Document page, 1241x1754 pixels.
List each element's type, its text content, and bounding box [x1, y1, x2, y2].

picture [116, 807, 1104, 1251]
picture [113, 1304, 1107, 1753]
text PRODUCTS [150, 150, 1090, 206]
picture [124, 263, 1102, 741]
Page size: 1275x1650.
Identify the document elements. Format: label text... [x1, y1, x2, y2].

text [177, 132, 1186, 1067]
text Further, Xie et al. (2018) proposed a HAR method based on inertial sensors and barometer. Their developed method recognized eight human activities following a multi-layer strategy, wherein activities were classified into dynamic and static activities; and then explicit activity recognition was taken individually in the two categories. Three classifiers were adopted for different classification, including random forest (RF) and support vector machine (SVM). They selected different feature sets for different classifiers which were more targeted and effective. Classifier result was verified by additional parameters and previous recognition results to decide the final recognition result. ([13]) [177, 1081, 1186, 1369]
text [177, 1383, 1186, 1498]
----------------
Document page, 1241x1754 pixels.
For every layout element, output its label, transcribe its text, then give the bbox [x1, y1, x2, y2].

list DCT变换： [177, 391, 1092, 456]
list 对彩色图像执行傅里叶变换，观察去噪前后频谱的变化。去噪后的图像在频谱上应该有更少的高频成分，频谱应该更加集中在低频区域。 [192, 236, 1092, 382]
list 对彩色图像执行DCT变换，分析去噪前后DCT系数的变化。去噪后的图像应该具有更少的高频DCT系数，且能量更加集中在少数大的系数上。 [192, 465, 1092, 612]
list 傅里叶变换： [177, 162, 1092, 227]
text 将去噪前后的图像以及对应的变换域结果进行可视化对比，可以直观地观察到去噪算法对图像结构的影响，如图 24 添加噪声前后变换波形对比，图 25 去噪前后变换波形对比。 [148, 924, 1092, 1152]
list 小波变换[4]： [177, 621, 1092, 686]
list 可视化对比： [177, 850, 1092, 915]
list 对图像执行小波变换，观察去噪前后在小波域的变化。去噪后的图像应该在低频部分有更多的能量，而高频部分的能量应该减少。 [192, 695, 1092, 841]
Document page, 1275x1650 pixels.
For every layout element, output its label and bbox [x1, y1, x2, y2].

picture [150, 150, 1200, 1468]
----------------
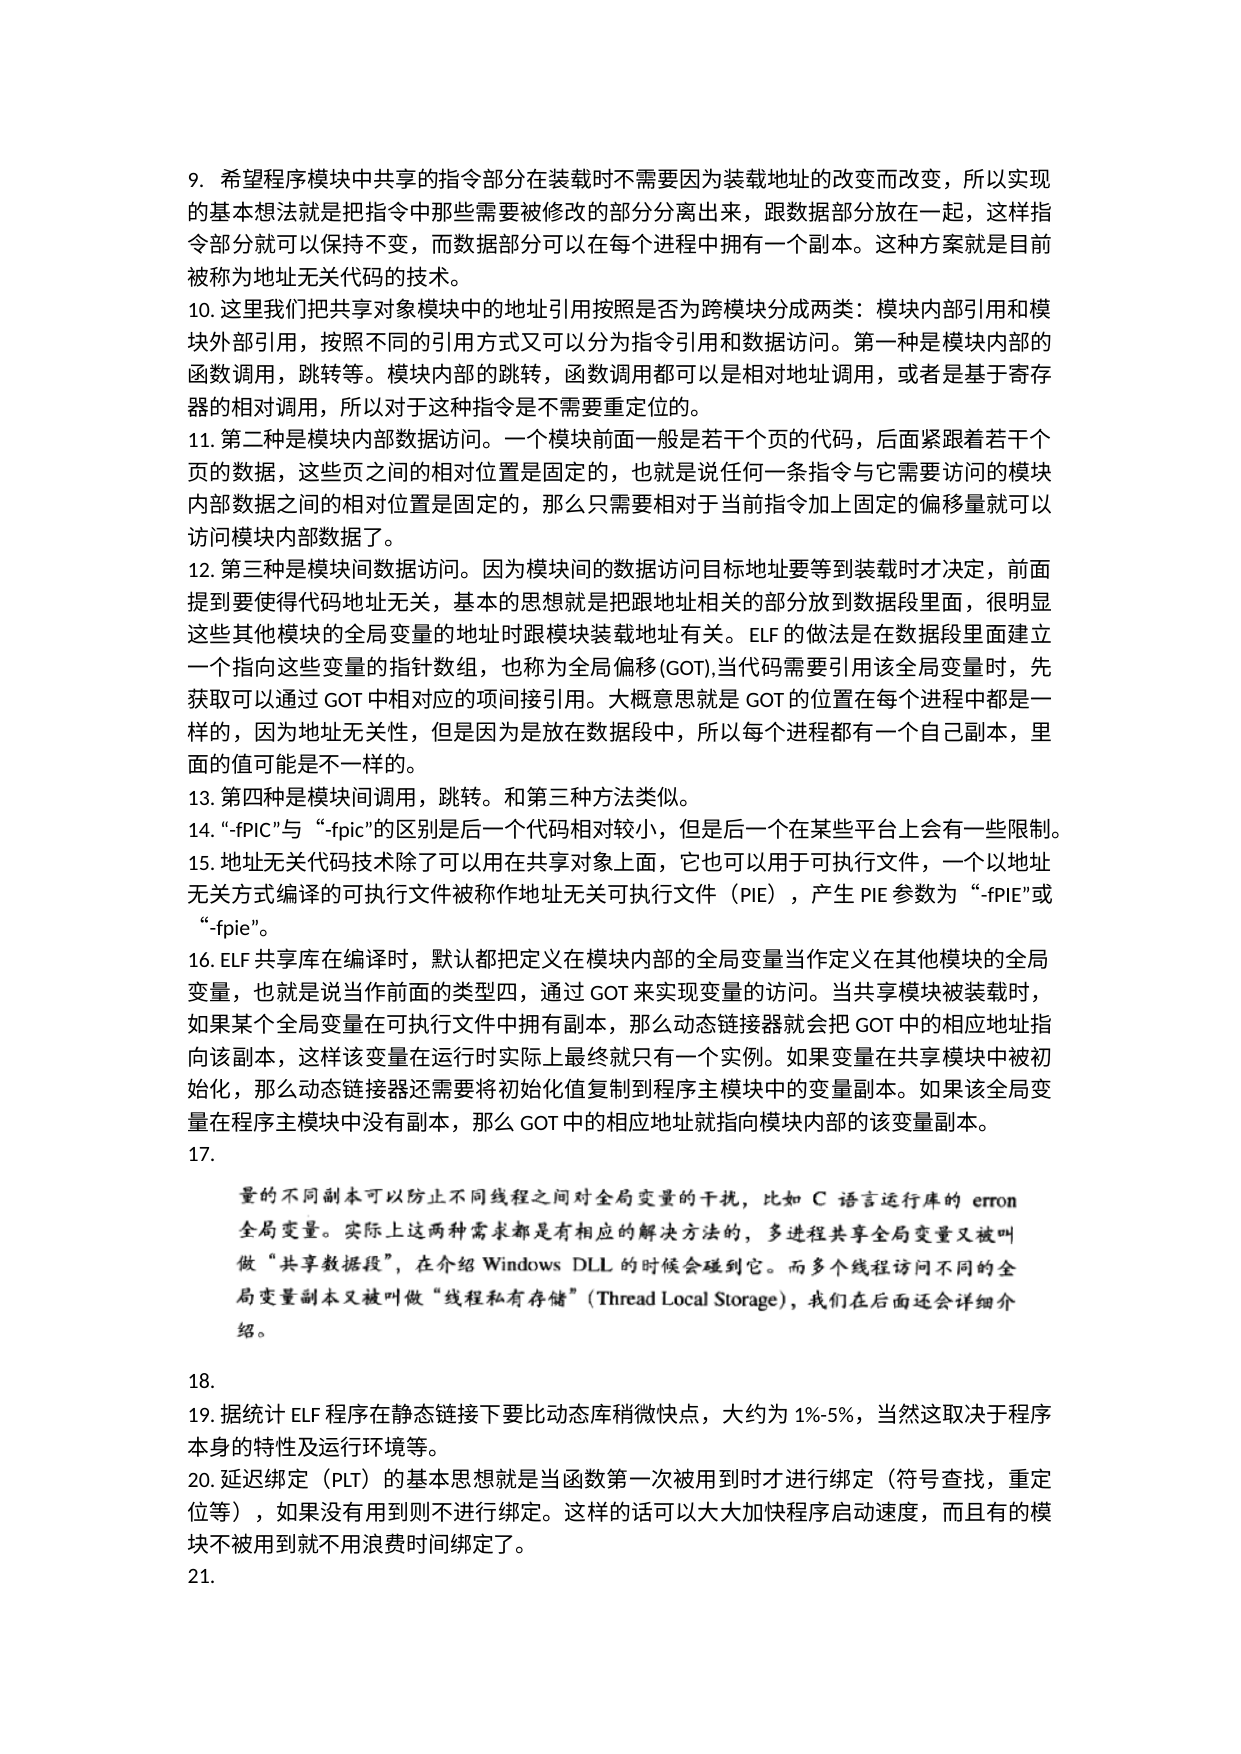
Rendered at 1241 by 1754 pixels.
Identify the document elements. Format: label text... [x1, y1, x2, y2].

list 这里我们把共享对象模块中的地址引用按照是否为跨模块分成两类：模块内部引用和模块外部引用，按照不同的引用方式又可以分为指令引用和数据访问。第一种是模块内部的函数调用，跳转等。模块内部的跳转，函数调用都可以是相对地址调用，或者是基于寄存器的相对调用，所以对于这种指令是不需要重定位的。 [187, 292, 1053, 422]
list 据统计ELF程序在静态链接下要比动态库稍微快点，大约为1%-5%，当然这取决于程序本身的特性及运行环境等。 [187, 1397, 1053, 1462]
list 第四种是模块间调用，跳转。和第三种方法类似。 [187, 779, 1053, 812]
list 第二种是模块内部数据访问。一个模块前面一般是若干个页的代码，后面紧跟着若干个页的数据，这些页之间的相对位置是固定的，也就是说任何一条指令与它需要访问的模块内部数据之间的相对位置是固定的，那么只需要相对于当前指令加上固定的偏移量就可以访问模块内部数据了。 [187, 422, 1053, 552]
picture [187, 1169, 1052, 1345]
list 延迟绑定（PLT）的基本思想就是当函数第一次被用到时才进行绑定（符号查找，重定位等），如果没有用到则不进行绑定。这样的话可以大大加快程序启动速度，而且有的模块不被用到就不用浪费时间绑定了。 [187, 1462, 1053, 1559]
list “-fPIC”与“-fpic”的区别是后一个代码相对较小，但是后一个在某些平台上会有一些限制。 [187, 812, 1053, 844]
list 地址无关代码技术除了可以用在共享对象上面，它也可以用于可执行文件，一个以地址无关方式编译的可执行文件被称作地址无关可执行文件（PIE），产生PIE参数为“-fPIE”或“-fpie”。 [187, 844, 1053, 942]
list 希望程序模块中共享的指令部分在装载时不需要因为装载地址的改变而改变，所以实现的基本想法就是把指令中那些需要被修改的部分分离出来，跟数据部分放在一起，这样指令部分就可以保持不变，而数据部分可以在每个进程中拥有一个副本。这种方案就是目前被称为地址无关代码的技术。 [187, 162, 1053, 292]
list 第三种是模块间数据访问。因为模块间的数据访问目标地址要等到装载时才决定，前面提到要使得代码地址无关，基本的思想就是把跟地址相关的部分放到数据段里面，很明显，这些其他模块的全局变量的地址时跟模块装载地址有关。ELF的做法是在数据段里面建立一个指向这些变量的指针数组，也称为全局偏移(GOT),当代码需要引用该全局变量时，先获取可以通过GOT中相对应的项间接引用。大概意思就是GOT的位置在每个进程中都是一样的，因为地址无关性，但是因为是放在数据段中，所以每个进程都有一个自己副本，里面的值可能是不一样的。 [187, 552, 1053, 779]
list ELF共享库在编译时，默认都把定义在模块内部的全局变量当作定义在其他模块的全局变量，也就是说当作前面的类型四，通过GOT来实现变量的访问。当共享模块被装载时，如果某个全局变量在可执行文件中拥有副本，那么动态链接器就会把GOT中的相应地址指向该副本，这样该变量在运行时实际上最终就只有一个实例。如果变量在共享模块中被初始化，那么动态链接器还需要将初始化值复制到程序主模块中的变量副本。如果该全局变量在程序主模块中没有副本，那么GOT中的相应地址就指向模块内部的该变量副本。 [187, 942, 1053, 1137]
----------------
**Action item:** What lines above contain the word "pixels"? Please copy each one.

**Result below:**
Document page, 1241x1754 pixels.
Document page, 1241x1754 pixels.
Document page, 1275x1650 pixels.
Rendered at 1241 by 1754 pixels.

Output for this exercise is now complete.